### PROBLEM STATEMENT
In the records, take the lines starting at the line containing "Editor's window(s) to" and ending at the line containing "period of change data and action type.", both included. Lay them out as a JSON list of strings with one string per line, leaving out blank lines.

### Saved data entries
= Beginning of Section =
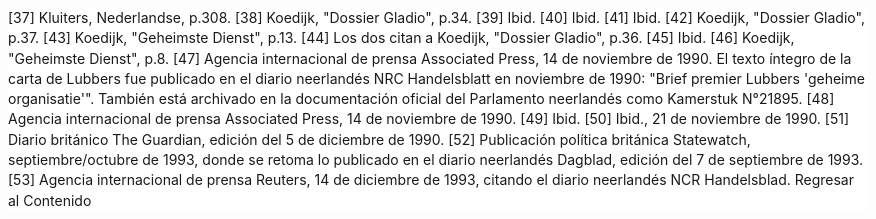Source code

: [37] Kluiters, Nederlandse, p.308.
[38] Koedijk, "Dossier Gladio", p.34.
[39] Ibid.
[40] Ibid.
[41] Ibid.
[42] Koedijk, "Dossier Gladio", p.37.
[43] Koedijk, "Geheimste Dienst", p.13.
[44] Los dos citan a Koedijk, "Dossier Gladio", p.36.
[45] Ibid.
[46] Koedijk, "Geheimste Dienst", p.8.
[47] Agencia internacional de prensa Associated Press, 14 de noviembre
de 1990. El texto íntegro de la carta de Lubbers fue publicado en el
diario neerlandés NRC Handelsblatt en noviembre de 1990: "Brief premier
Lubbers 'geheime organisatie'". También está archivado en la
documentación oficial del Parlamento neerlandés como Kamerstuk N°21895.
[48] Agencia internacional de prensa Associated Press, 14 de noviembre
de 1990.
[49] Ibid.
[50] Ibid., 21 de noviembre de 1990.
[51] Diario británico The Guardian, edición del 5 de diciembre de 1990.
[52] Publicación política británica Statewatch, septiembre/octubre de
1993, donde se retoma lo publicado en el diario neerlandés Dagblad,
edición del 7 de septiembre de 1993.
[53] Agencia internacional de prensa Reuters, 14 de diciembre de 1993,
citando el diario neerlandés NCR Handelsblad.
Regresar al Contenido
= End of Section =
= Beginning of Section =
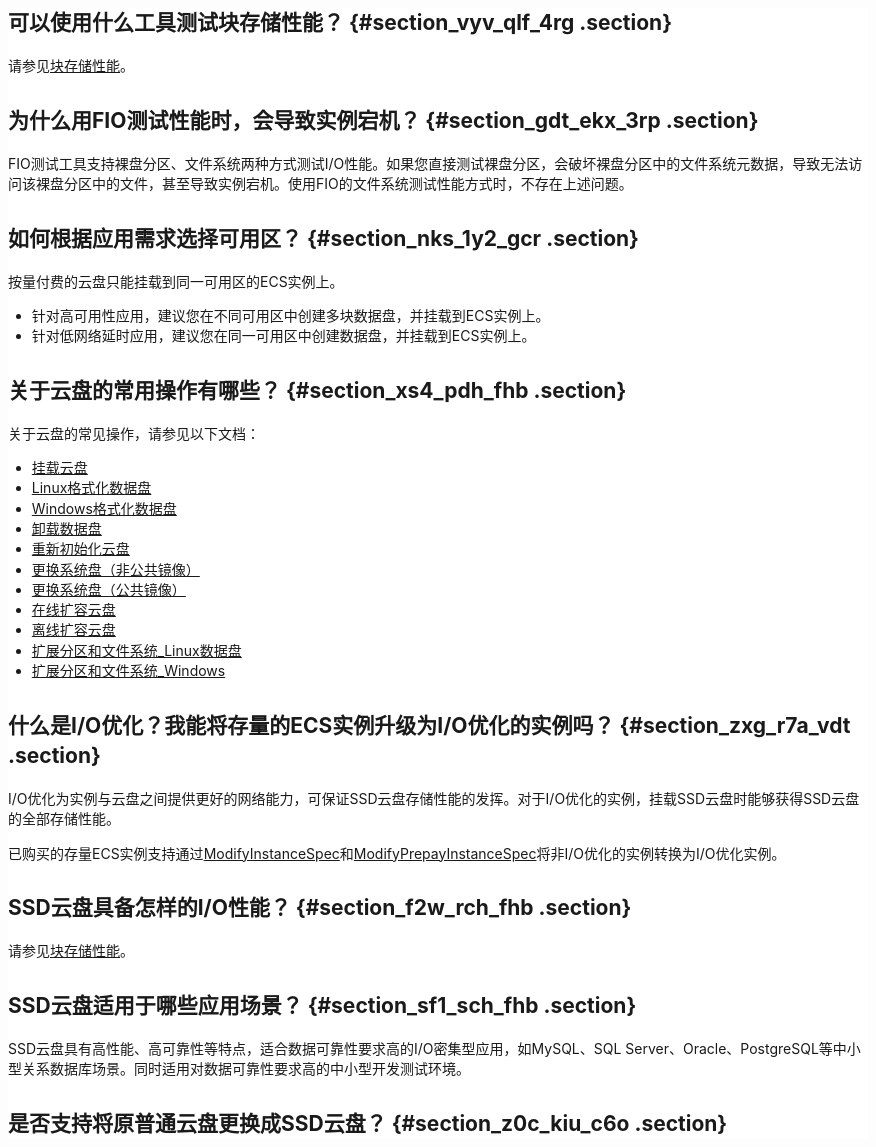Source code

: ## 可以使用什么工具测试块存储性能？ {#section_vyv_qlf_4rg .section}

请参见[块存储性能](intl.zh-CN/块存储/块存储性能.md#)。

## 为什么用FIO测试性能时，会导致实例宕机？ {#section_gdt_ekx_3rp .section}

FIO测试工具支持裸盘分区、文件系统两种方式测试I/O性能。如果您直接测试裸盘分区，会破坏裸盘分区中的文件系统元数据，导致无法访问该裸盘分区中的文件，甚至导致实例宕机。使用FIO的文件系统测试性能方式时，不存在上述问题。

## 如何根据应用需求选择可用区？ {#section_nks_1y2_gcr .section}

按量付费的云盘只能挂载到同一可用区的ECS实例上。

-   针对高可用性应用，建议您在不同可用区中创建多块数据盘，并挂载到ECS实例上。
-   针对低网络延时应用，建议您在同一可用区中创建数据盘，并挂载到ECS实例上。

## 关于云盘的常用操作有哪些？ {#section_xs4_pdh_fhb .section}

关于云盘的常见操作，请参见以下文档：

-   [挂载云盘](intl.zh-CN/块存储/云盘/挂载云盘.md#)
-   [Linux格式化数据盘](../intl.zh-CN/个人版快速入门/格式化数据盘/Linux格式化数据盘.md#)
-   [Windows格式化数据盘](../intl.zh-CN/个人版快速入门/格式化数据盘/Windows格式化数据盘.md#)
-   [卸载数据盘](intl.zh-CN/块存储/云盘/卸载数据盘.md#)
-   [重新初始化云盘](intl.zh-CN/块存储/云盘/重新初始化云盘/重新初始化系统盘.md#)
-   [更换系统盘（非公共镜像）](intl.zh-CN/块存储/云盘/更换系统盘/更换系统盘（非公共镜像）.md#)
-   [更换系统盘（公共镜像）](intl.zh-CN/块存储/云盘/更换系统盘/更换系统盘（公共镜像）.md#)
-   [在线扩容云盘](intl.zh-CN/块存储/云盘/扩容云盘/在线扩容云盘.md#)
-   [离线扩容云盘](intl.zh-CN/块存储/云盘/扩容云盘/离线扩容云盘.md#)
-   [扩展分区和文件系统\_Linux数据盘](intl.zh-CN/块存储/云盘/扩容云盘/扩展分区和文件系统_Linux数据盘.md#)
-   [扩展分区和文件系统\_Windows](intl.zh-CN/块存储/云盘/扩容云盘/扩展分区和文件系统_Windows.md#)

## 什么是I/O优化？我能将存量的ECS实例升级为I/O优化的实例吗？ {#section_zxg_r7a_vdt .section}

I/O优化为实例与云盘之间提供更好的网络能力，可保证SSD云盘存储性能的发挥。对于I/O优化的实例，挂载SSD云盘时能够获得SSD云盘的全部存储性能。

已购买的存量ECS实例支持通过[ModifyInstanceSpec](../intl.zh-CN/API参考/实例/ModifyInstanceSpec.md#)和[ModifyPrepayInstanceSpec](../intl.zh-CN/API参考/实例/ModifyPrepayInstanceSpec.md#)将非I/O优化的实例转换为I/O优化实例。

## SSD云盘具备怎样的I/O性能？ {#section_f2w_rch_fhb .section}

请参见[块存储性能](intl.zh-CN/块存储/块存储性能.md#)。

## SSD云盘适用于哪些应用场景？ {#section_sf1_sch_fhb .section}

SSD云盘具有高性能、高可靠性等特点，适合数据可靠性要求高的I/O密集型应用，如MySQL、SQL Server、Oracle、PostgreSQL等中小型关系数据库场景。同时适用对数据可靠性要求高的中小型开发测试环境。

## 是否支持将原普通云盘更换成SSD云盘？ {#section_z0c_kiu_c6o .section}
= End of Section =
= Beginning of Section =
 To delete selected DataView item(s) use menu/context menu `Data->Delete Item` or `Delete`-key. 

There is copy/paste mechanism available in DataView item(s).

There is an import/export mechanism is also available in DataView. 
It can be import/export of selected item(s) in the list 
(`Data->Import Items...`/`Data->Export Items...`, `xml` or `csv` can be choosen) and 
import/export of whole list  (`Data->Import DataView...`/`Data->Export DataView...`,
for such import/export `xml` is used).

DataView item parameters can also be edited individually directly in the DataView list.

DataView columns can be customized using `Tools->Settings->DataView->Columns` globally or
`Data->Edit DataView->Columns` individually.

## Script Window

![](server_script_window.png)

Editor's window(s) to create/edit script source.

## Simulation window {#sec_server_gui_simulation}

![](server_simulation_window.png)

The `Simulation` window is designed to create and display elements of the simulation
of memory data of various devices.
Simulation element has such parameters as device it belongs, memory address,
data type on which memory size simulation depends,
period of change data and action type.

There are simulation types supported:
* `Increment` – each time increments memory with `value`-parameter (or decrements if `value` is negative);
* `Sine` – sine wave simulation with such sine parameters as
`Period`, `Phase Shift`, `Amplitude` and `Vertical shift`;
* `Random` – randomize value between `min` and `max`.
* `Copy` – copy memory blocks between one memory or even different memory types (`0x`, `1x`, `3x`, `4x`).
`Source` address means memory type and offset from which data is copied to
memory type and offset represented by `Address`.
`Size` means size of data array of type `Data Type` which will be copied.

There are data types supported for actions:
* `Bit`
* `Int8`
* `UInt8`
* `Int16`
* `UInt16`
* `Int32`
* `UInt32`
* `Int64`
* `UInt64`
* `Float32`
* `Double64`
= End of Section =
### ANSWER TO THIS PROBLEM
[
  "Editor's window(s) to create/edit script source.",
  "## Simulation window {#sec_server_gui_simulation}",
  "![](server_simulation_window.png)",
  "The `Simulation` window is designed to create and display elements of the simulation",
  "of memory data of various devices.",
  "Simulation element has such parameters as device it belongs, memory address,",
  "data type on which memory size simulation depends,",
  "period of change data and action type."
]